"'Tis a foolish waste to spend money on the dead," answered Mr. Baskerville. "When all the living be clothed and fed, then we can fling away our money over graves. 'Tis only done to please ourselves, not to please them."

"You've a right to speak," said the clergyman. "To praise you would be an impertinence; but as the priest of Him we both worship, I rejoice to think of what you have done to clear the clouded memory of this man."

Humphrey took no verbal notice of these remarks. He shrugged his shoulders and spoke of the gravestone.

"I'll thank you to read what I've put over him, and say whether 'tis not right and just."

The other obeyed. After particulars of Nathan's age and the date of his death, there followed only the first verse of the forty-first Psalm—

"Blessed is he that considereth the poor: the Lord
will deliver him in time of trouble."

"You see," explained Mr. Baskerville, "my brother did consider the poor—and none else. That he made a botch of it, along of bad judgment and too much hope and too much trust in himself, is neither here nor there; for I hold his point of view was well-meaning though mistaken. If we see a man's point of view, it often leads—I won't say to mercy, for that's no business of ours in my opinion—but to the higher justice. To judge by results is worldly sense, but I'm doubtful if 'tis heavenly sense. Anyway, that's how I feel about my brother now, though 'twas only brought home to me after a year of thinking; and as for the end of the text, certainly that happened, because none can doubt the Lord delivered him in the time of trouble. His death was a deliverance, as every death must be, but none more than Nathan's afore the tempest broke."

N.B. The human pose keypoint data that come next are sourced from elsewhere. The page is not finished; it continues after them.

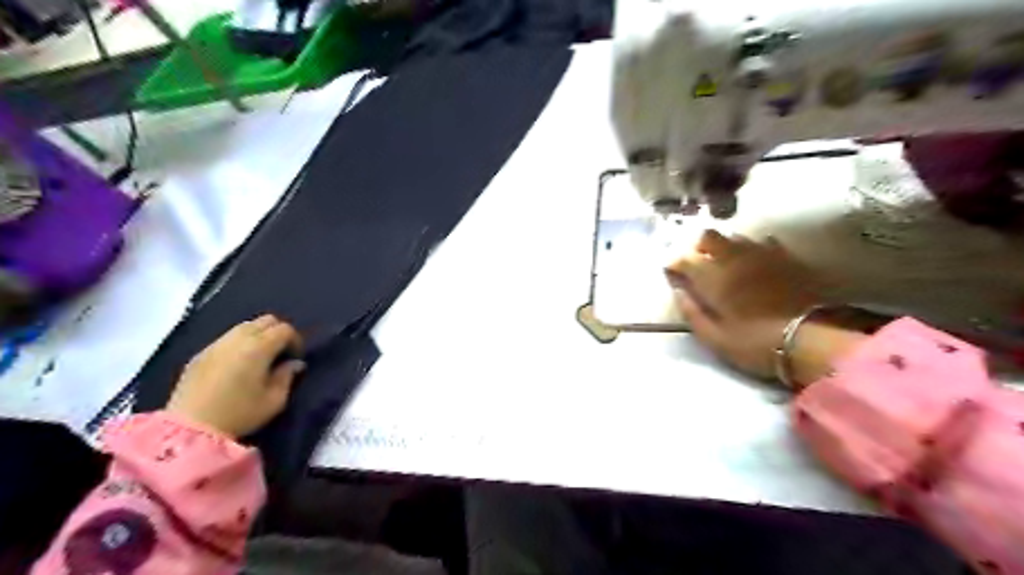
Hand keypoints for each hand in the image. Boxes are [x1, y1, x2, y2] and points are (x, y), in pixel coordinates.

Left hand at [167, 317, 303, 436]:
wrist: (190, 429)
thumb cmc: (239, 414)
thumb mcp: (274, 400)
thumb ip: (287, 376)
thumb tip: (294, 363)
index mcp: (258, 347)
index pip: (284, 329)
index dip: (295, 341)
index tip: (295, 358)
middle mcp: (237, 339)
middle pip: (265, 320)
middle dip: (278, 332)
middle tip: (281, 353)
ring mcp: (215, 344)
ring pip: (245, 326)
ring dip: (258, 336)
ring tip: (259, 358)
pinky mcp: (200, 354)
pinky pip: (226, 338)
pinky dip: (239, 343)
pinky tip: (237, 364)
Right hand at [669, 229, 857, 385]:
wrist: (814, 339)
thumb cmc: (756, 343)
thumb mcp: (715, 339)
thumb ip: (692, 313)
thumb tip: (679, 292)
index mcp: (713, 277)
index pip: (684, 258)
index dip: (673, 263)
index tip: (671, 272)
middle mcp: (733, 258)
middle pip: (708, 236)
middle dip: (697, 246)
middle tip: (696, 263)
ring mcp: (761, 254)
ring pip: (734, 236)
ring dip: (723, 245)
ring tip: (723, 262)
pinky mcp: (786, 257)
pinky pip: (763, 242)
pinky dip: (751, 249)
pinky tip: (754, 261)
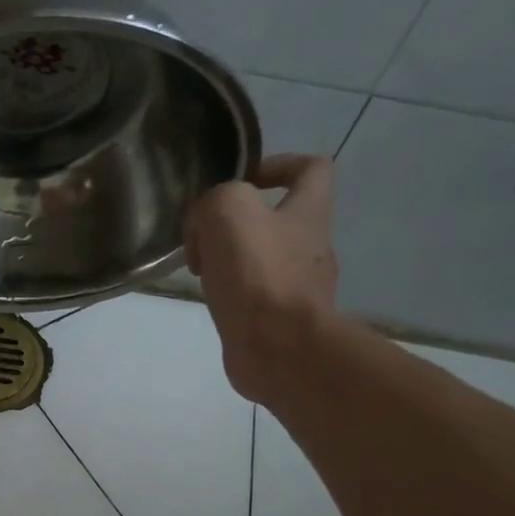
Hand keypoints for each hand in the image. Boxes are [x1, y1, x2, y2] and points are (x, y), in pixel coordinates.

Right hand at [185, 154, 339, 406]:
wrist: (278, 350)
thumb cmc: (259, 275)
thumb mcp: (227, 213)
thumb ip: (212, 203)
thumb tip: (203, 230)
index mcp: (309, 213)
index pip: (312, 169)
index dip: (278, 165)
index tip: (242, 181)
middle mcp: (311, 247)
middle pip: (279, 219)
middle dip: (238, 223)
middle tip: (205, 237)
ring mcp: (299, 287)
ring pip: (263, 259)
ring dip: (230, 259)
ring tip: (202, 271)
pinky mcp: (281, 321)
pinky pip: (255, 296)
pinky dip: (231, 294)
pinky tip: (211, 300)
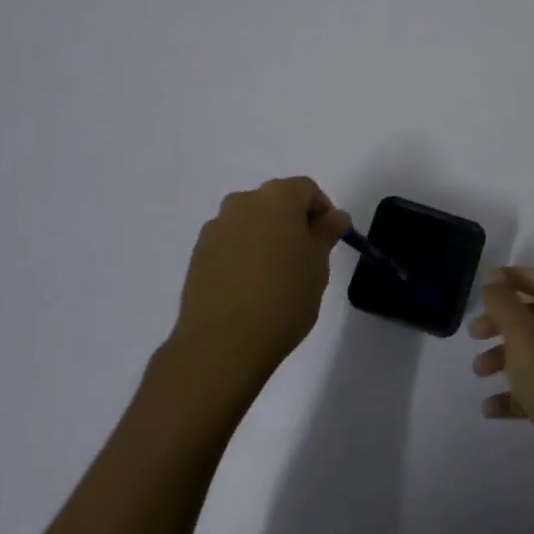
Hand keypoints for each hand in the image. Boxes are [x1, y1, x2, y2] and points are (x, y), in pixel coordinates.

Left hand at [167, 177, 349, 398]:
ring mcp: (216, 226)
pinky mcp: (198, 253)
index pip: (307, 189)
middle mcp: (243, 202)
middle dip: (293, 222)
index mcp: (277, 197)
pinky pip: (230, 242)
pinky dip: (244, 254)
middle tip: (305, 258)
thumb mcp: (318, 265)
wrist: (221, 344)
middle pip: (276, 201)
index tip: (329, 240)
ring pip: (251, 222)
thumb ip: (326, 233)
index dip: (322, 211)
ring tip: (275, 275)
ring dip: (266, 237)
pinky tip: (250, 287)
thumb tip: (335, 216)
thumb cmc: (283, 298)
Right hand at [470, 266, 533, 499]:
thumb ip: (504, 303)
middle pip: (531, 315)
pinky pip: (532, 388)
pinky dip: (511, 394)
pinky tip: (490, 407)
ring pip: (529, 352)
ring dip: (501, 357)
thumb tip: (493, 277)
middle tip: (474, 333)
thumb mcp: (523, 336)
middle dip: (500, 321)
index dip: (511, 276)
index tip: (483, 285)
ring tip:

Masterman—knowing as little as the other what Nathan's death had brought to Nathan of mental agony before the end—conceded these points freely. They walked together in the churchyard and spoke of moral topics and religious instruction. At a point in the enclosure, the younger stopped and indicated a space remote from the lodges of the silent people.

"You design to lie here—is it not so? Gollop, I remember, told me, a long time ago now."

The old man regarded the spot indifferently and shook his head.